• Tarefas:
1. No texto sobre a divindade venerada em Terena, qual é o nome mais vulgarizado dessa divindade nos ex-votos conhecidos?
2. Apresente a continuação do texto sobre a divindade venerada em Terena, a começar logo após a última frase.
=== Excerto do documento ===
Preocuparam-se muito os estudiosos da vida dos povos que viveram no território hoje português antes da invasão romana, no século II a. C., com o facto de o nome das divindades que apareciam nos ex-votos nem sempre serem os mesmos.
O caso mais conhecido era o de uma divindade que tivera o seu templo em Terena, concelho do Alandroal, lugar de culto que viria a ser, desde cedo, ‘cristianizado’, pois aí se fez erguer uma igreja da invocação de São Miguel-o-Anjo. As escavações levadas a efeito nas proximidades comprovaram a existência de ruínas romanas e até se encontraram mais lápides dedicadas a essa divindade, conhecida dos historiadores desde mui remotos tempos.
Só tivemos, porém, conhecimento da sua prístina existência porque os Romanos, em exemplar atitude de pacífica coexistência religiosa e cultural, não só permitiram que a população autóctone continuasse a prestar culto à sua divindade, como eles próprios não hesitaram em, também eles, lhe agradecerem favores concedidos ou lhe solicitarem protecção. Faziam-no, é bem de ver, à sua maneira,: em língua latina, de acordo com os seus formulários e, como os indígenas usavam palavras para eles estranhas, acordaram em dar a essa taumaturga divindade o nome que lhes parecia ter percebido quando perguntaram aos locais como é que ela se chamava.
Compreende-se, por conseguinte, o que aconteceu: cada qual acabou por entender à sua maneira e, se a maior parte dos ex-votos conhecidos aponta para a existência de um nome mais vulgarizado, Endovellicus (com dois LL ou só com um), certo é que se registaram já as seguintes variantes: Endovelecus, Enobolicus, Endovollicus, Endovolicus, Ennovolicus.
=== Dados fornecidos ===
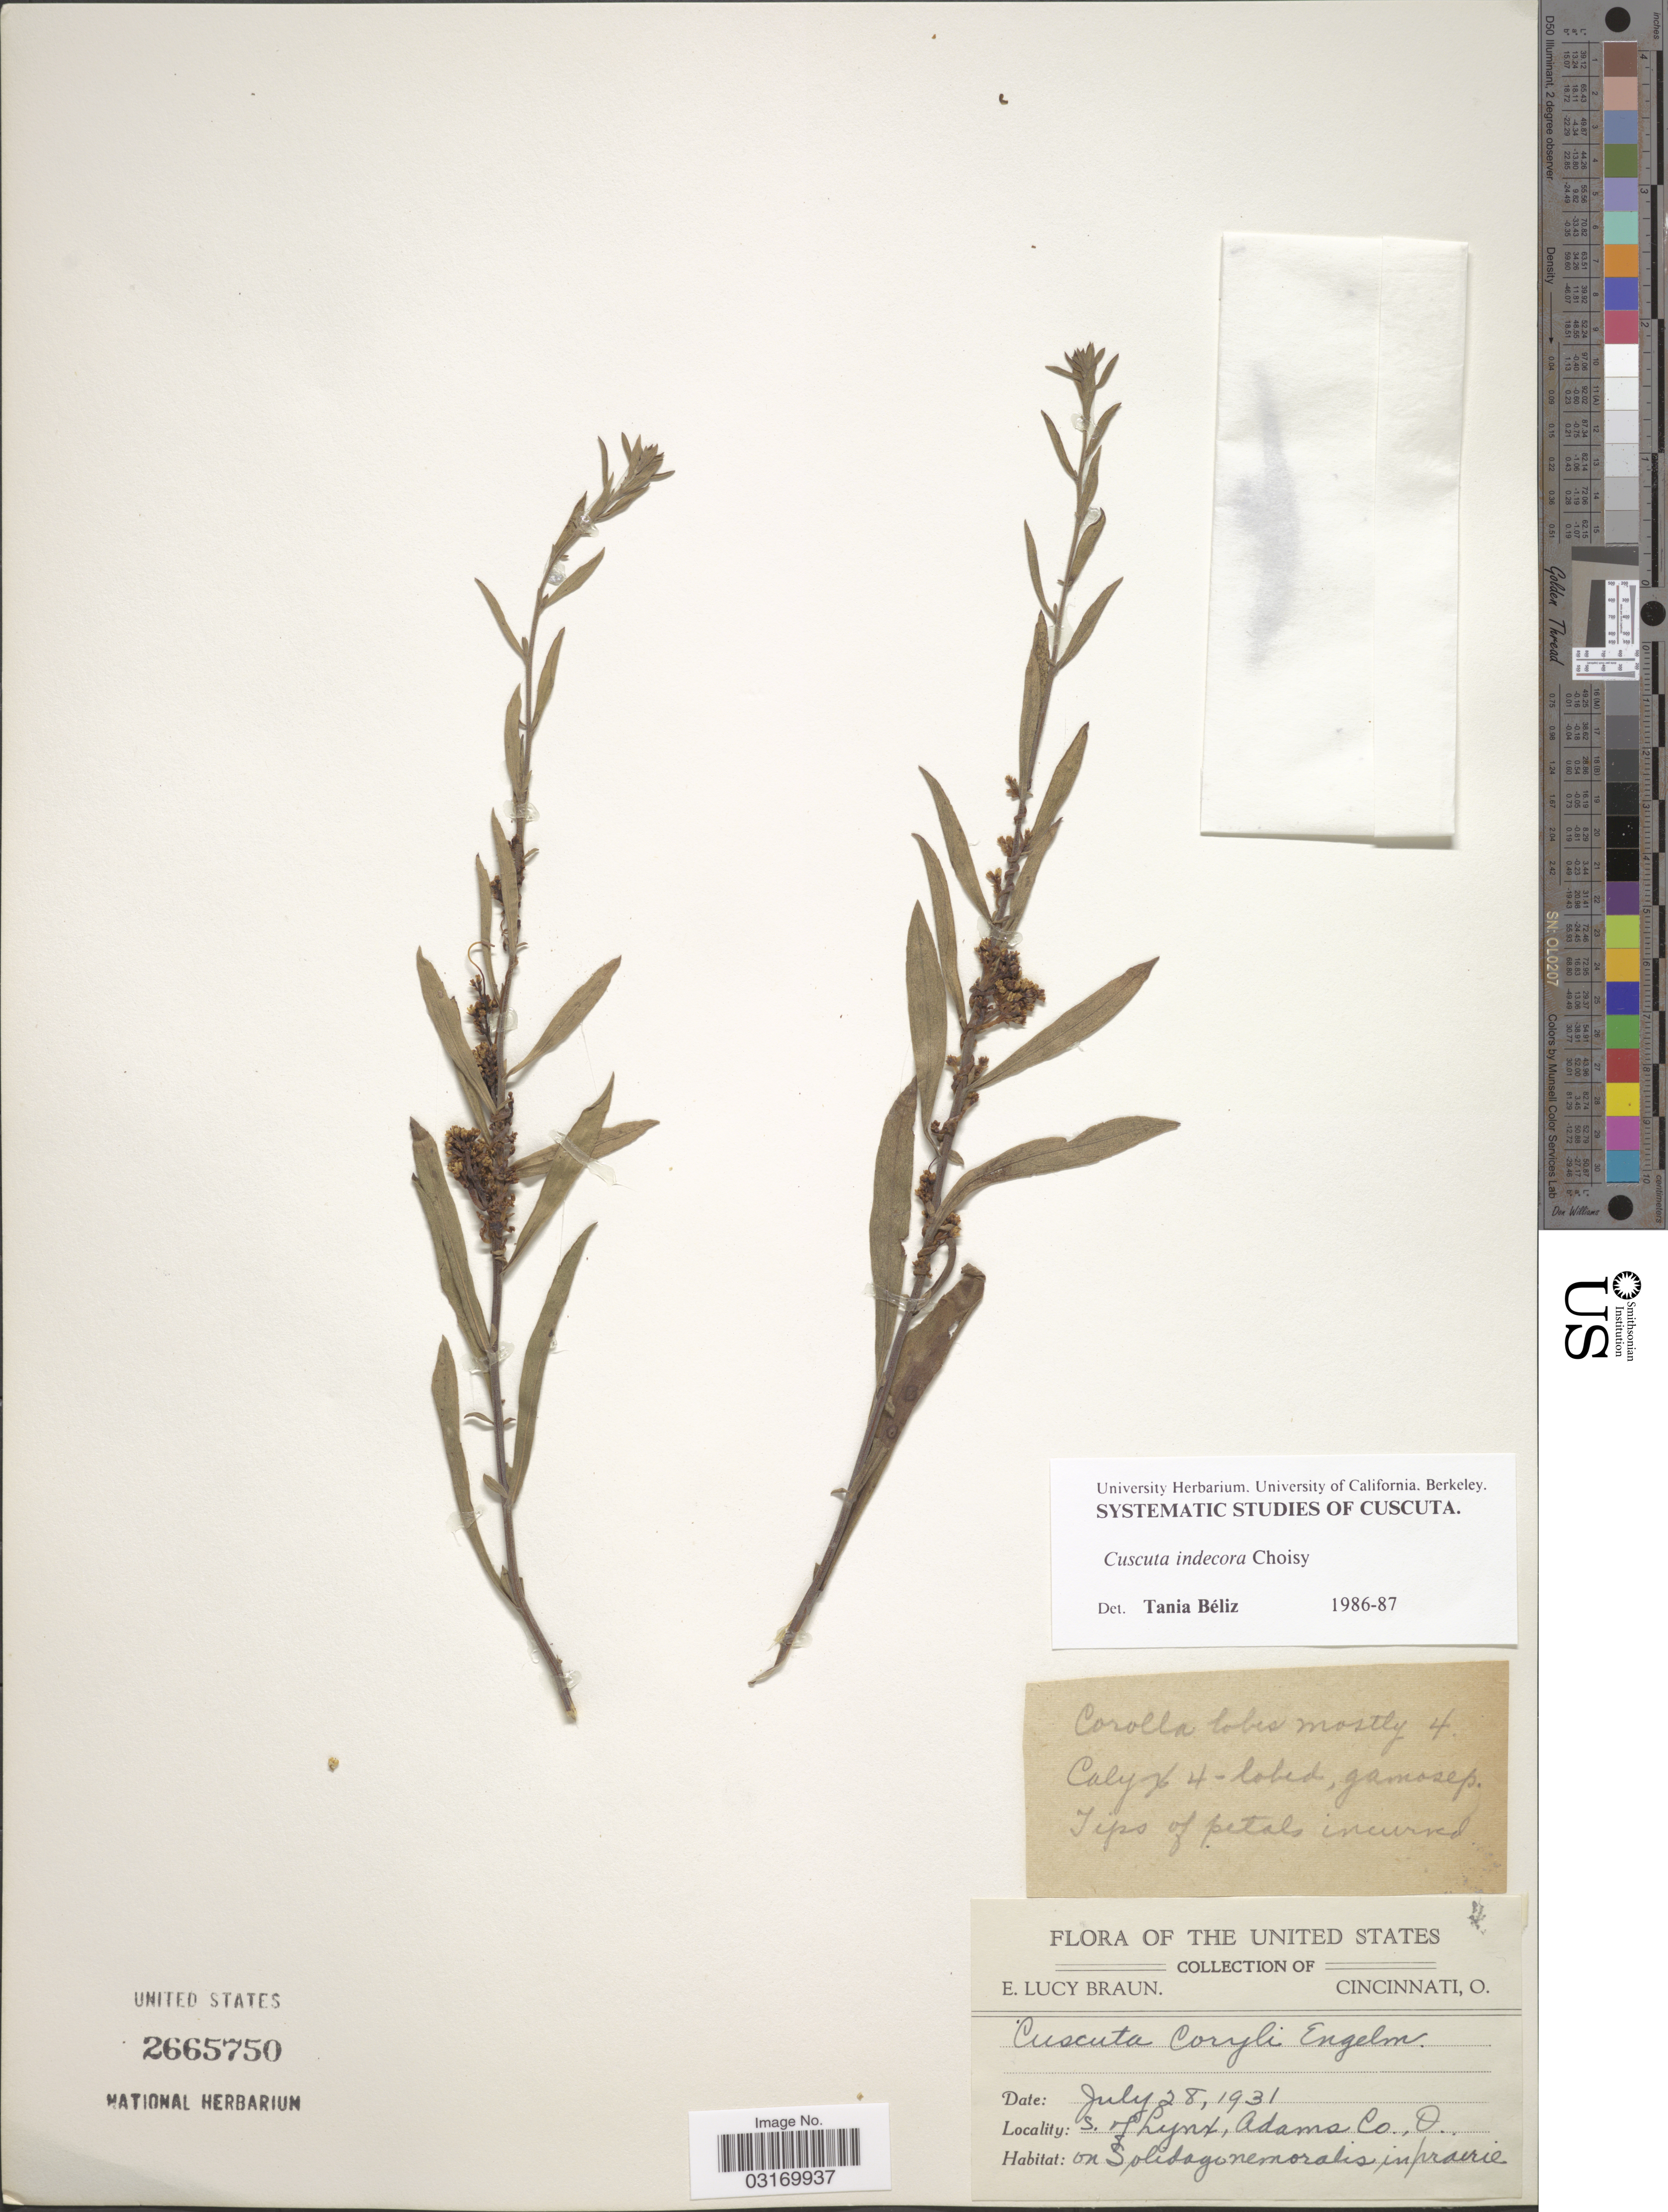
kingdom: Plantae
===
• Respostas às tarefas:
1. Endovellicus, com dois LL ou só com um.

2.
Sim, amigo, tem razão: estou a falar do deus que sugeriu ao saudoso João Aguiar o romance A Voz dos Deuses (Memórias de um Companheiro de Armas de Viriato), editado, em 1984, por Perspectivas & Realidades, de Lisboa. Esse guerreiro era precisamente, no romance, um sacerdote de Endovélico!”
Voltando à grafia do teónimo: a princípio, linguistas e epigrafistas demoraram-se a procurar etimologias diversas, susceptíveis de, por um lado, explicarem as prerrogativas da divindade (o nome podia estar ligado a isso, como se deu nome a Nossa Senhora do Ó na sua acepção de protectora das grávidas), ou, por outro, a pertença a diferentes estratos linguísticos primordiais. Na actualidade, porém, já essas concepções se estão a deixar de parte.
E aqui entra a lição do alperce.
Para mim, em pequenino, essa bem deliciosa fruta — que se arroga o direito de ser pêssego em miniatura e muito mais saborosa!... – não era alperce. Começou por ser almecoque, à boa maneira do Barrocal algarvio. E quanto me agradava (meu pai ensinou-me!...) raspar o caroço num pedaço de arenito até abrir uma fenda, tirar de dentro a polpa e fazer dele um assobio!...
Também lhe chamávamos albricoque e abricoque; e há quem diga existirem também as formas abrinocoque, albaricorque, albercoque, albicoque, alcócaro, alcocre e alvaricoque! Alperce, alpece ou alperche só vindo para a Grande Lisboa é que eu percebi que era a mesma fruta que o almecoque (também eu chamava alcagoita ao amendoim). E é, ainda que os dicionaristas acabem, às vezes, por pôr os pés pelas mãos.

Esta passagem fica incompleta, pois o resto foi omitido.